La difficulté pour répondre à cette question a pu laisser croire à l'existence d'une 'zone de non droit'. Pourtant, il n'en est rien, et le législateur français n'est pas resté inactif ces dernières années pour adapter ou faire évoluer notre environnement réglementaire afin de prendre en compte cette nouvelle économie qui nous semble si prometteuse. Et il se rappelle à notre bon souvenir au travers de quelques noms qui sonnent à nos oreilles : loi Macron, loi El Komeri, loi Lemaire…
De ces 'lois' sont sortis trois décrets qui aujourd'hui définissent les obligations applicables aux plateformes numériques :
- Obligations d’information
Loi pour une République Numérique du 7 octobre 2016 (dite ‘Lemaire’), renforcée par la loi du 6 août 2015 (dite ‘Macron’) concernant la protection des utilisateurs. Les plateformes doivent délivrer une information loyale, claire et transparente sur les conditions générales d’utilisation du service, l’existence d’une relation contractuelle, la qualité de l’annonceur, et les droits et obligations des parties en matière civile et fiscale lorsque des consommateurs sont mis en relation avec des professionnels ou des non-professionnels.

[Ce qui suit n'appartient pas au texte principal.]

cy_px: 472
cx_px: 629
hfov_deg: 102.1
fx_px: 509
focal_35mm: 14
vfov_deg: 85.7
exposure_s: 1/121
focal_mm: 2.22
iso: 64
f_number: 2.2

- Obligation de certification annuelle
L’article 242 bis du Code général des impôts. Il impose aux ‘plateformes de mise en relation’ une triple obligation annuelle : l’envoi d’un récapitulatif d’activité à chaque utilisateur au titre de l’année écoulée ; la communication aux utilisateurs, à chaque transaction, d’une « information loyale, claire et transparente » sur leurs obligations fiscales et sociales ; et l’obtention d’un certificat émis par un tiers indépendant attestant que tout a été mis en œuvre pour que ces obligations soient respectées. Avec la mise en place de la déclaration automatique des revenus des utilisateurs par les plateformes, la certification pourrait disparaître...

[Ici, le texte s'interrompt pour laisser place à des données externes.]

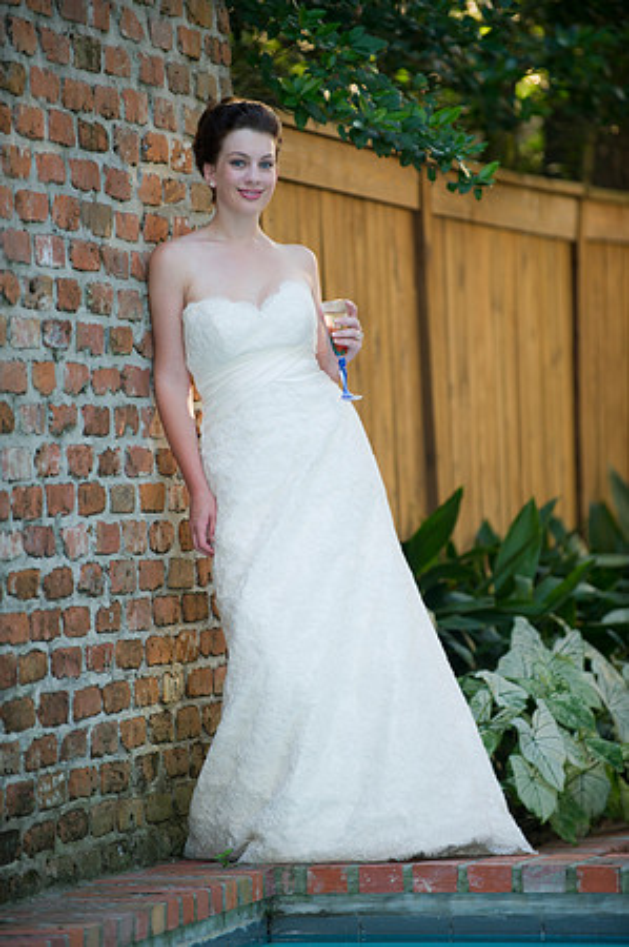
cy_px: 474
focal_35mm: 200
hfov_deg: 6.9
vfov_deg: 10.3
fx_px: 5253
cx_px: 314
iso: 400
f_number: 2.8
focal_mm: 200
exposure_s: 1/80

- Responsabilité sociale des plateformes vis-à-vis des travailleurs indépendants
La loi du 8 août 2016 (dite ‘El Khomri’) a créé au sein du Code du travail une partie dédiée aux « travailleurs utilisant une plateforme de mise en relation par voie électronique », applicable aux travailleurs indépendants recourant, pour l’exercice de leur activité professionnelle, à une ou plusieurs plateformes de mise en relation par voie électronique. L’article L. 7342-1 du Code du travail prévoit une responsabilité sociale aux plateformes lorsqu’elle « détermine les caractéristiques de la prestation de service fournie ou du bien vendu et fixe son prix ».
Platform to Business, la vision de l'Europe
La Commission européenne n'est pas restée inactive sur ce sujet, surtout depuis le lancement du Marché Unique Numérique en 2015. Elle a présenté en avril dernier un projet de Règlement européen sur les plateformes numérique, nommé 'Platform to Business'. L'objectif est de faire tomber les barrières entre les Etats européens afin de faire émerger ce Marché unique numérique.
Le projet pourrait aboutir avant la fin de la décennie à une refonte de la directive commerce électronique autour de 5 points (on remarquera de fortes similitudes avec l'évolution du droit français évoquée plus haut) :
- la distinction entre le particulier et le professionnel ;
- la responsabilité des plateformes ;
- la protection du consommateur ;
- les indépendants ;
- la fiscalité.
Les enjeux autour de ces travaux et des réglementations applicables aux plateformes numériques sont considérables. C'est tout un pan de notre économie, embarqué par les Blablacar, Uber ou RbnB, qui crée de nouveaux défis juridiques, pour les plateformes comme pour les utilisateurs. Avec deux priorités, la notion de responsabilité et la fiscalité. Qui sont rejointes par une préoccupation : la mobilité. Voilà bien trois domaines à suivre dans les prochains mois et prochaines années.